Money was one of them, he thought, though he did not know how. Somehow or other, money… He also thought, increasingly so, that there was evil somewhere.

He knew evil. He had met it before. He knew the tang of it, the taste of it, the way it went. The trouble was that here he did not yet know exactly where it was. He had taken certain steps to combat evil. He hoped they would be sufficient. Something was happening, something was in progress, that was not yet accomplished. Someone, somewhere, was in danger.

The trouble was that the facts pointed both ways. If the person he thought was in danger was really in danger, there seemed so far as he could see no reason why. Why should that particular person be in danger?

There was no motive. If the person he thought was in danger was not in danger, then the whole approach might have to be completely reversed… Everything that pointed one way he must turn round and look at from the completely opposite point of view.

He left that for the moment in the balance, and he came from there to the personalities - to the people. What pattern did they make? What part were they playing?

First - Andrew Restarick. He had accumulated by now a fair amount of information about Andrew Restarick. A general picture of his life before and after going abroad. A restless man, never sticking to one place or purpose long, but generally liked. Nothing of the wastrel about him, nothing shoddy or tricky. Not, perhaps, a strong personality? Weak in many ways?

Poirot frowned, dissatisfied. That picture did not somehow fit the Andrew Restarick that he himself had met. Not weak surely, with that thrust-out chin, the steady eyes, the air of resolution. He had been a successful business man, too, apparently.
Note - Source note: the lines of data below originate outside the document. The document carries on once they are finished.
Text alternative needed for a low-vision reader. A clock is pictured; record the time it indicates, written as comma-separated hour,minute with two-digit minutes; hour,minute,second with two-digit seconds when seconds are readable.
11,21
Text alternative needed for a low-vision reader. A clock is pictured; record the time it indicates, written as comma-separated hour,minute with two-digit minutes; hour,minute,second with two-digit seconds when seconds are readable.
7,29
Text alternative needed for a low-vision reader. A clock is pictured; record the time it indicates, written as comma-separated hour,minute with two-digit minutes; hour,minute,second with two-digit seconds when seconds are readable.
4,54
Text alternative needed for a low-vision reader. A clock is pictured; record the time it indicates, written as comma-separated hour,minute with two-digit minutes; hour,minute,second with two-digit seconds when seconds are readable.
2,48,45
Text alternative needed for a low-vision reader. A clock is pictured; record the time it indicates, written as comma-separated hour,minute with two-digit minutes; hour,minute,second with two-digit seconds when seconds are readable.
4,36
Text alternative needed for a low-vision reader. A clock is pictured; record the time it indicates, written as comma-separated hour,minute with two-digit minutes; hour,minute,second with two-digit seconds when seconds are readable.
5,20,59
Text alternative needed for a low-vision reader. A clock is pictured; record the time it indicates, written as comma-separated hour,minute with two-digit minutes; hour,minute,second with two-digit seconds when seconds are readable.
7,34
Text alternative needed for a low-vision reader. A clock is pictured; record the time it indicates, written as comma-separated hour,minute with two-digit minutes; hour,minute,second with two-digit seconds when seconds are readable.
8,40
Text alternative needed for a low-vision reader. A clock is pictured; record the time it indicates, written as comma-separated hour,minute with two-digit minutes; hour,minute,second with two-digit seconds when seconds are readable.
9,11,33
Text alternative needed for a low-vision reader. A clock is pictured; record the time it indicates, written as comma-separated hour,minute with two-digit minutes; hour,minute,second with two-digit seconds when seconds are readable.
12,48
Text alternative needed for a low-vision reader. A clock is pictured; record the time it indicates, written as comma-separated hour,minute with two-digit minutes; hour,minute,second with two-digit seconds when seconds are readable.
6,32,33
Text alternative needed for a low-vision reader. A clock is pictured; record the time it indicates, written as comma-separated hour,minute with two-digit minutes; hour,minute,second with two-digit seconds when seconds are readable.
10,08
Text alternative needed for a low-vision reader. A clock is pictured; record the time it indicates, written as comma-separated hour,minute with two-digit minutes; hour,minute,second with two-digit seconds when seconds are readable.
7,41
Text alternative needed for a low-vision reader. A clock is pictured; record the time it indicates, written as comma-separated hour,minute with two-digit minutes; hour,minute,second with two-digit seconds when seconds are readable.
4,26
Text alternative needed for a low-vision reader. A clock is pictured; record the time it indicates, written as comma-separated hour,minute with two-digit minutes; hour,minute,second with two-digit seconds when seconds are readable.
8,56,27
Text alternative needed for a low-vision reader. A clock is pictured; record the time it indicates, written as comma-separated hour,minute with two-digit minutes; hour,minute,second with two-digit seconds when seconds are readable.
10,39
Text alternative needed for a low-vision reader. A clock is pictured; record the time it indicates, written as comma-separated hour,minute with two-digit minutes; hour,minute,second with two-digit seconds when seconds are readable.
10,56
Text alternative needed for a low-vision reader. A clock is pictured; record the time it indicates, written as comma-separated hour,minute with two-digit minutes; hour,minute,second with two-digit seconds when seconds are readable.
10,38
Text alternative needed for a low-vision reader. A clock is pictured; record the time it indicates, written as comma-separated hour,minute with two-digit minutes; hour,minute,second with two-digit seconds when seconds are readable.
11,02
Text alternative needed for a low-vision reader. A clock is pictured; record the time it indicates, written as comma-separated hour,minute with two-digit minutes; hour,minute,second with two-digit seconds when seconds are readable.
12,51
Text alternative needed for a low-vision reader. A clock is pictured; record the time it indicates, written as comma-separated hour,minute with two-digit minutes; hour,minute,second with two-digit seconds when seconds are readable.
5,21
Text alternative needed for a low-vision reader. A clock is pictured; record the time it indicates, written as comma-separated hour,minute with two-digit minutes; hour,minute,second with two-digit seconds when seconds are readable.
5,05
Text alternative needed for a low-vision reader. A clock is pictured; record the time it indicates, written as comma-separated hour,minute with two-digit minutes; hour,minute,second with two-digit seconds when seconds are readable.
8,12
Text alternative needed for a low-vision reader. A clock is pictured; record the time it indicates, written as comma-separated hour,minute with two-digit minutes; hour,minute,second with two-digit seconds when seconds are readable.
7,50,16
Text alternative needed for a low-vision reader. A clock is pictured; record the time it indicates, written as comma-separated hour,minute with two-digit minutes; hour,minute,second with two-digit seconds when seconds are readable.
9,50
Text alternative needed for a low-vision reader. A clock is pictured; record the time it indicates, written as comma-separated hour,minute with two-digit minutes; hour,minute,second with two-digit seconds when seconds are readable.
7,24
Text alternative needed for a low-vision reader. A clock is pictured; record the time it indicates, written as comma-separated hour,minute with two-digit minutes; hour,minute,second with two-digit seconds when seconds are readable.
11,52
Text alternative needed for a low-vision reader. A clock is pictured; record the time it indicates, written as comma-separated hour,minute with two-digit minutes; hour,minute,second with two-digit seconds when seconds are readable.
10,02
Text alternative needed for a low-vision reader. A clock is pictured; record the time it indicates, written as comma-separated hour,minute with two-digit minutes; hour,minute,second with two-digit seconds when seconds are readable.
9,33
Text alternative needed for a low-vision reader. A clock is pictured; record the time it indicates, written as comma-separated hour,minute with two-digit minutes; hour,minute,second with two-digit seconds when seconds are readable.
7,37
Good at his job in the earlier years, and he had put through good deals in South Africa and in South America. He had increased his holdings. It was a success story that he had brought home with him, not one of failure. How then could he be a weak personality? Weak, perhaps, only where women were concerned. He had made a mistake in his marriage-married the wrong woman… Pushed into it perhaps by his family? And then he had met the other woman. Just that one woman? Or had there been several women? It was hard to find a record of that kind after so many years. Certainly he had not been a notoriously unfaithful husband. He had had a normal home, he had been fond, by all accounts, of his small daughter. But then he had come across a woman whom he had cared for enough to leave his home and to leave his country. It had been a real love affair.